Q. I own some land next to a small village of about 70 houses. No new houses have been built there for some 30 years.
A couple of planning consultants said I wouldn’t get planning permission as there is no bus stop, school or shop. Is this true? One suggested trying for a few self-build projects. Will the new planning white paper help me?
To start with, some context as to why the consultants you spoke to might have thought you would not get planning permission.
First, development in open countryside is not typically permitted, except in certain circumstances defined in your local plan. It is likely that your small village does not have a defined settlement area and therefore the land would be considered as open countryside.
A main concern for development in the open countryside is its unsustainable location. This is where the absence of a bus stop, shop or school comes into play, as it would mean that residents would have to drive to another location.
Small-scale development is more likely to receive support than a larger scheme in the open countryside on the edge of a village. For residential, major development is defined in the National Planning Policy Framework as development providing 10 or more homes, or where the site is 0.5ha or larger.
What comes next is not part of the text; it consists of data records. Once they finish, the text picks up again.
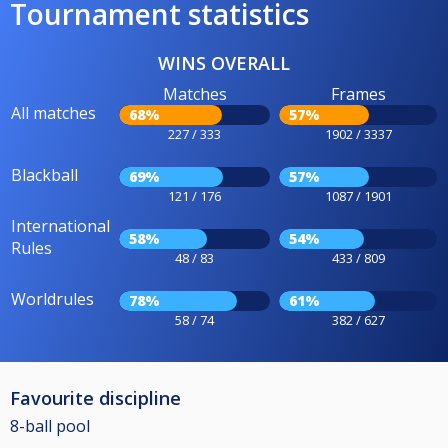
Tournament statistics
WINS OVERALL
Matches
Frames
All matches
68%
57%
227 / 333
1902 / 3337
Blackball
69%
57%
121 / 176
1087 / 1901
International
58%
54%
Rules
48 / 83
433 / 809
Worldrules
78%
61%
58 / 74
382 / 627
Favourite discipline
8-ball pool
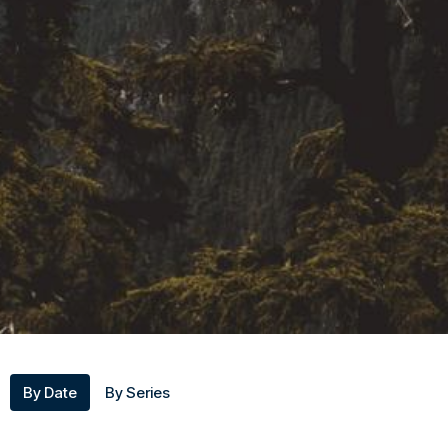
By Date
By Series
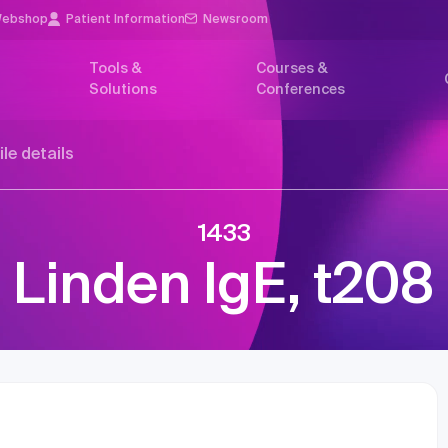
ebshop
Patient Information
Newsroom
Tools &
Courses &
Solutions
Conferences
ile details
1433
Linden IgE, t208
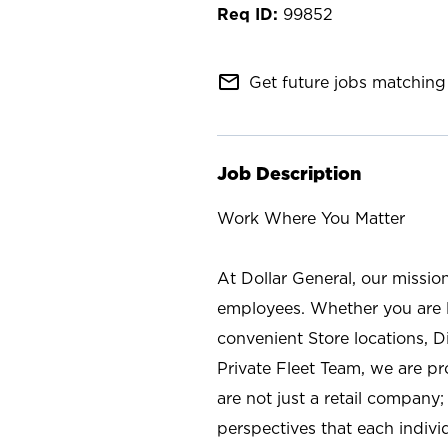
99852
mail_outline
Get future jobs matching 
Job Description
Work Where You Matter
At Dollar General, our missio
employees. Whether you are l
convenient Store locations, D
Private Fleet Team, we are p
are not just a retail company
perspectives that each individ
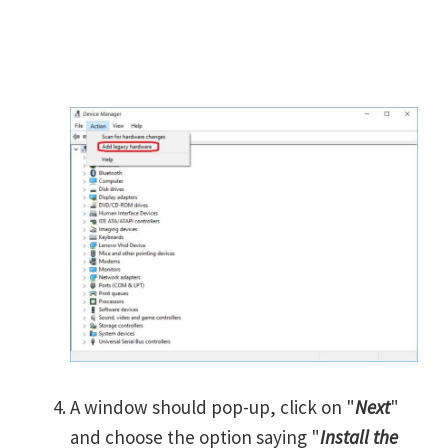
A window should pop-up, click on "
Next
"
and choose the option saying "
Install the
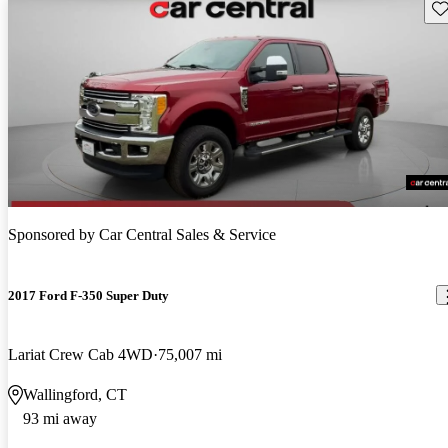
Sav
Sponsored by
Car Central Sales & Service
2017 Ford F-350 Super Duty
Lariat Crew Cab 4WD
75,007 mi
Wallingford, CT
93 mi away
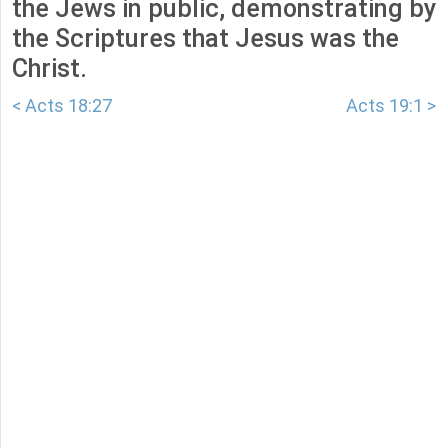
the Jews in public, demonstrating by
the Scriptures that Jesus was the
Christ.
< Acts 18:27
Acts 19:1 >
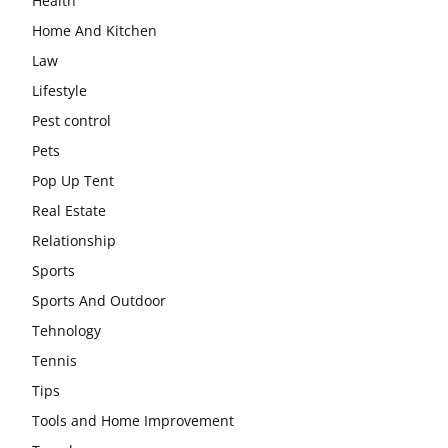
Health
Home And Kitchen
Law
Lifestyle
Pest control
Pets
Pop Up Tent
Real Estate
Relationship
Sports
Sports And Outdoor
Tehnology
Tennis
Tips
Tools and Home Improvement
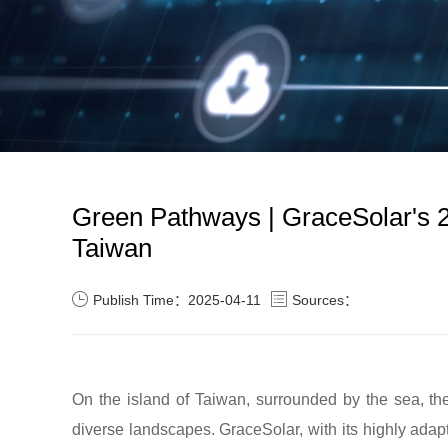
Green Pathways | GraceSolar's 2
Taiwan
Publish Time：2025-04-11
Sources：
On the island of Taiwan, surrounded by the sea, t
diverse landscapes. GraceSolar, with its highly ad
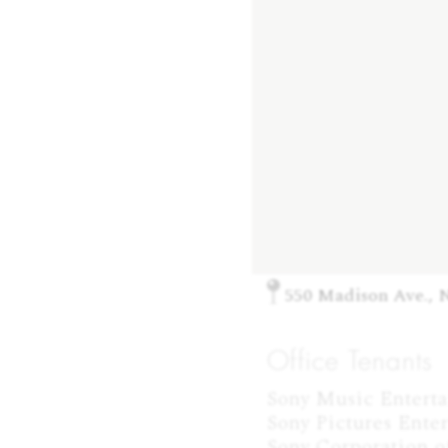
550 Madison Ave., 
Office Tenants
Sony Music Entertai
Sony Pictures Enter
Sony Corporation of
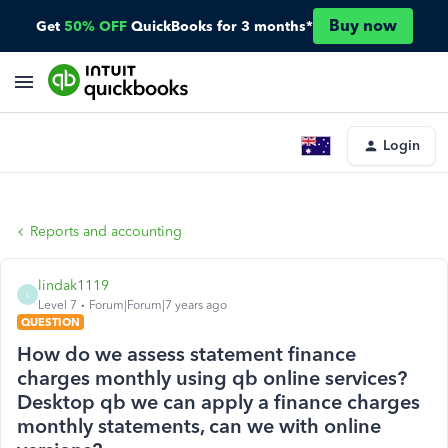
Buy now
Get
50% OFF
QuickBooks for 3 months*
Login
Reports and accounting
lindak1119
L
Level 7
Forum|Forum|7 years ago
QUESTION
How do we assess statement finance
charges monthly using qb online services?
Desktop qb we can apply a finance charges
monthly statements, can we with online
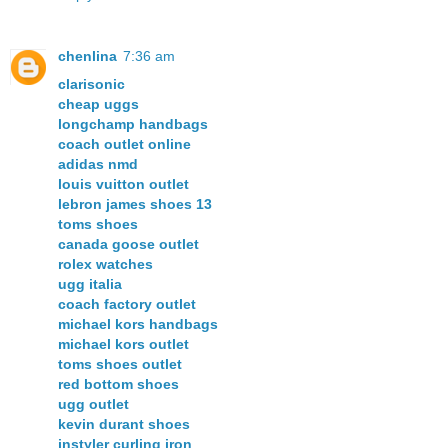
chenlina
7:36 am
clarisonic
cheap uggs
longchamp handbags
coach outlet online
adidas nmd
louis vuitton outlet
lebron james shoes 13
toms shoes
canada goose outlet
rolex watches
ugg italia
coach factory outlet
michael kors handbags
michael kors outlet
toms shoes outlet
red bottom shoes
ugg outlet
kevin durant shoes
instyler curling iron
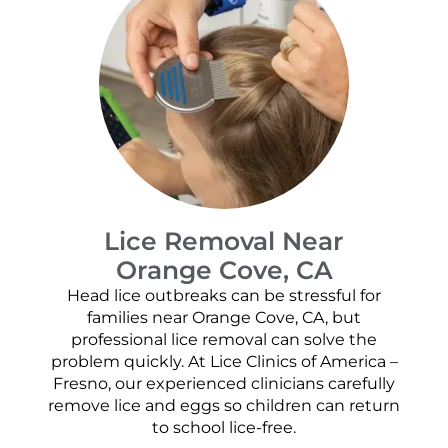
Lice Removal Near
Orange Cove, CA
Head lice outbreaks can be stressful for
families near Orange Cove, CA, but
professional lice removal can solve the
problem quickly. At Lice Clinics of America –
Fresno, our experienced clinicians carefully
remove lice and eggs so children can return
to school lice-free.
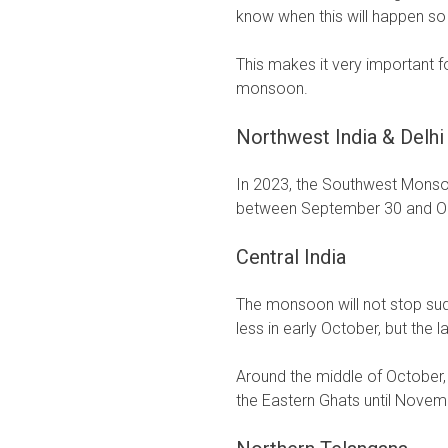
know when this will happen so
This makes it very important 
monsoon.
Northwest India & Delhi
In 2023, the Southwest Monso
between September 30 and O
Central India
The monsoon will not stop sud
less in early October, but the 
Around the middle of October
the Eastern Ghats until Novem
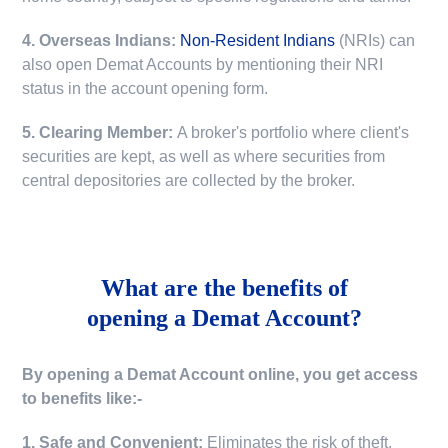
4. Overseas Indians:
Non-Resident Indians
(NRIs) can
also open Demat Accounts by mentioning their NRI
status in the account opening form.
5. Clearing Member:
A broker's portfolio where client's
securities are kept, as well as where securities from
central depositories are collected by the broker.
What are the benefits of
opening a Demat Account?
By opening a Demat Account online, you get access
to benefits like:-
1. Safe and Convenient:
Eliminates the risk of theft,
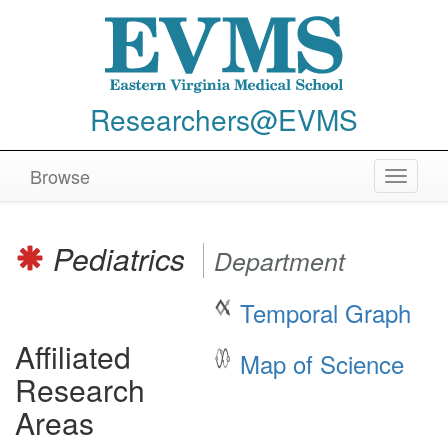
Researchers@EVMS
Browse
Toggle
navigat
Pediatrics
Department
Temporal Graph
Affiliated
Map of Science
Research
Areas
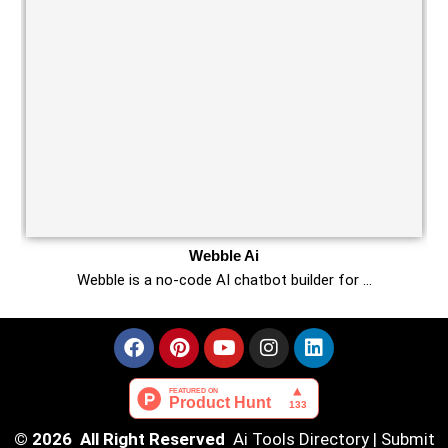
Webble Ai
Webble is a no-code AI chatbot builder for …
© 2026 All Right Reserved
Ai Tools Directory
|
Submit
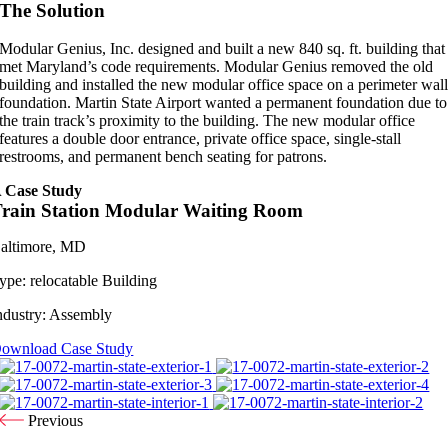
The Solution
Modular Genius, Inc. designed and built a new 840 sq. ft. building that
met Maryland’s code requirements. Modular Genius removed the old
building and installed the new modular office space on a perimeter wal
foundation. Martin State Airport wanted a permanent foundation due to
the train track’s proximity to the building. The new modular office
features a double door entrance, private office space, single-stall
restrooms, and permanent bench seating for patrons.
 Case Study
rain Station Modular Waiting Room
altimore, MD
ype:
relocatable Building
ndustry:
Assembly
ownload Case Study
Previous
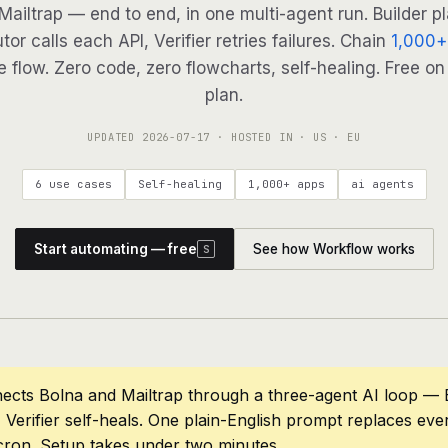
 Mailtrap — end to end, in one multi-agent run. Builder p
tor calls each API, Verifier retries failures. Chain
1,000+
 flow. Zero code, zero flowcharts, self-healing. Free on
plan.
UPDATED
2026-07-17
· HOSTED IN · US · EU
6 use cases
Self-healing
1,000+ apps
ai agents
Start automating — free
See how Workflow works
S
ects Bolna and Mailtrap through a three-agent AI loop — B
 Verifier self-heals. One plain-English prompt replaces eve
cron. Setup takes under two minutes.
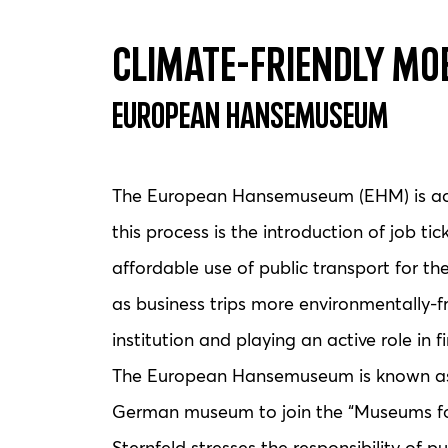
Climate-friendly Mob
EUROPEAN HANSEMUSEUM
The European Hansemuseum (EHM) is activ
this process is the introduction of job ti
affordable use of public transport for t
as business trips more environmentally-fr
institution and playing an active role in f
The European Hansemuseum is known as th
German museum to join the “Museums for 
Sternfeld stresses the responsibility of pub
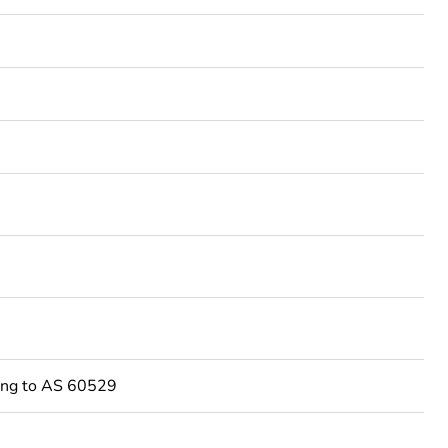
ing to AS 60529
If you are proposing a large scheme, I suggest that you wait until your local planning authority makes a call for sites and submit your site at that stage. The likelihood is, however, that you would need to provide some local services within the proposal, such as a shop or school.
Whether the size of the development is enough, with the existing local residents, to make the shop/school viable would need to be assessed.
Regarding whether the white paper will help, this will depend on whether the area around your site would be considered a renewal area or a protected area.
Renewal areas are considered suitable for development. The white paper states that this “would cover existing built areas where smaller scale development is appropriate. It could include…development in rural areas that is not annotated as Growth or Protected areas, such as small sites within or on the edge of villages. There would be a statutory presumption in favour of development being granted for the uses specified as being suitable in each area…”
Protected areas, on the other hand, “would…include areas of open countryside outside of land in Growth or Renewal areas” and are deemed unsuitable for development.
At this stage, we do not know which area your land will fall under and so we need to wait until more detail emerges.